The community.lexicon.preference.ai lexicon

ngerakines.me · April 22, 2026, 7:40pm

Hey everyone,

Picking up from a few weeks ago, I created a PR that I’d like comment on. I’m specifically looking for who would be interested in using this lexicon to interop:

github.com/lexicon-community/lexicon

Add community.lexicon.preference.ai lexicon (#72)

main ← ngerakines/community.lexicon.preference.ai

opened 06:51PM - 04 Apr 26 UTC

ngerakines

+219 -0

## Summary - Introduces the `community.lexicon.preference.ai` lexicon for dec…laring user preferences regarding AI usage of their public data - Decomposes AI usage into four distinct categories (training, inference, synthetic content generation, embedding), each with independent allow/deny controls - Supports scoped overrides via `globalScope`, `entityScope`, and `collectionScope` so users can set account-wide defaults and carve out exceptions for specific entities or collections ## Design Each preference is tri-state: allowed, denied, or undefined (omitted). The record at key `self` with `globalScope` establishes account-wide defaults. Additional records keyed by TID are scoped overrides that only need to declare the preferences they change — everything else falls through to the default. Consumer resolution order: 1. Entity-scoped override matching the consumer's DID or domain 2. Collection-scoped override matching the content's NSID 3. Global default at key `self` ## Related work - Complementary to [Bluesky Proposal 0008: User Intents for Data Reuse](https://github.com/bluesky-social/proposals/blob/main/0008-user-intents/README.md) - [IETF AI Preferences working group](https://datatracker.ietf.org/group/aipref/about/)

rude1.blacksky.team · April 22, 2026, 7:41pm

Myself and Blacksky would like to push this through as a working group and are committed to adopting this in our app in an interoperable way.

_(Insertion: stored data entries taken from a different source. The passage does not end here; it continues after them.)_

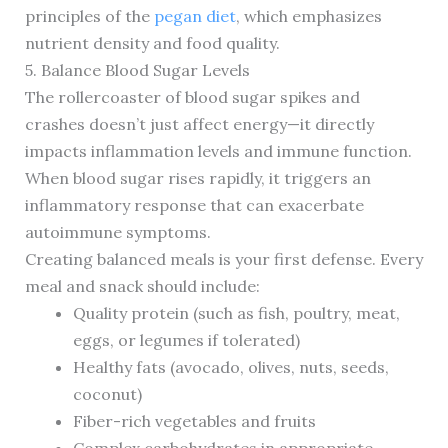
principles of the
pegan diet
, which emphasizes
nutrient density and food quality.
5. Balance Blood Sugar Levels
The rollercoaster of blood sugar spikes and
crashes doesn’t just affect energy—it directly
impacts inflammation levels and immune function.
When blood sugar rises rapidly, it triggers an
inflammatory response that can exacerbate
autoimmune symptoms.
Creating balanced meals is your first defense. Every
meal and snack should include:
Quality protein (such as fish, poultry, meat,
eggs, or legumes if tolerated)
Healthy fats (avocado, olives, nuts, seeds,
coconut)
Fiber-rich vegetables and fruits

taurean.bryant.land · April 22, 2026, 8:14pm

I’d like to be involved in that. I took a first shot at a lexicon for identifying as automated but that’s largely useless without some way for users to communicate their own needs. I’d love to see this handled at a level that is not focused on Bluesky-based lexicons.

sherifea.com · April 22, 2026, 9:04pm

Hey, would like to be involved for Eurosky too. Cheers!

chaosgreml.in · April 22, 2026, 9:17pm

I’d like to be involved as well! Would be helpful for Charcoal.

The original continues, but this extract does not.